▸ **Given text**

Example 2: An extracted field from a parse-json instruction has a conflicting name and the same type. The default mode is overwrite.

SPL statement

* | parse-json content -- The old and new types of status are both VARCHAR. The new value is used based on the overwrite mode.

Input data

status: '200'
content: '{"status": "Success", "body": "this is test"}'

Output result

content: '{"status": "Success", "body": "this is test"}'
status: 'Success'
body: 'this is test'

Example 3: An extracted field from a parse-json instruction has a conflicting name and the same type. The mode is set to preserve.

SPL statement

* | parse-json -mode='preserve' content -- The old and new types of status are both VARCHAR. The old value is retained based on the preserve mode.

Input data

status: '200'
content: '{"status": "Success", "body": "this is test"}'

Output result

content: '{"status": "Success", "body": "this is test"}'
status: '200'
body: 'this is test'

Data type conversion

Initial type

When SPL processes data, all input fields are initially of type VARCHAR, except for log time fields. If subsequent processing requires a different data type, you must perform explicit type conversion.

Example

To filter access logs with a status code of 5xx, you must convert the status field to the BIGINT type before the comparison.

▸ **Study material**
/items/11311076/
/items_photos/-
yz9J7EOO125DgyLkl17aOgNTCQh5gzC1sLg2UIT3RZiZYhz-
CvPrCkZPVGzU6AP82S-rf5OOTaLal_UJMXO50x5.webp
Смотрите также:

---

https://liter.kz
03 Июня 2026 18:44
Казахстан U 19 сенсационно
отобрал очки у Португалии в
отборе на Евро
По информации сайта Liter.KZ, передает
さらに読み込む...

▸ **Problems to solve**
(1) Answer the following from the SPL excerpt:
(a) What is the default mode for a parse-json instruction, as given in Example 2?
(b) What value does the status field have in the output result of Example 3?
(c) Which input fields are not initially of type VARCHAR?
(2) Reproduce the passage of the SPL excerpt starting with "Data type conversion" and going on through "explicit type conversion.".

▸ **List of answers**
(1)
(a) Overwrite.
(b) '200'.
(c) Log time fields.

(2)
Data type conversion

Initial type

When SPL processes data, all input fields are initially of type VARCHAR, except for log time fields. If subsequent processing requires a different data type, you must perform explicit type conversion.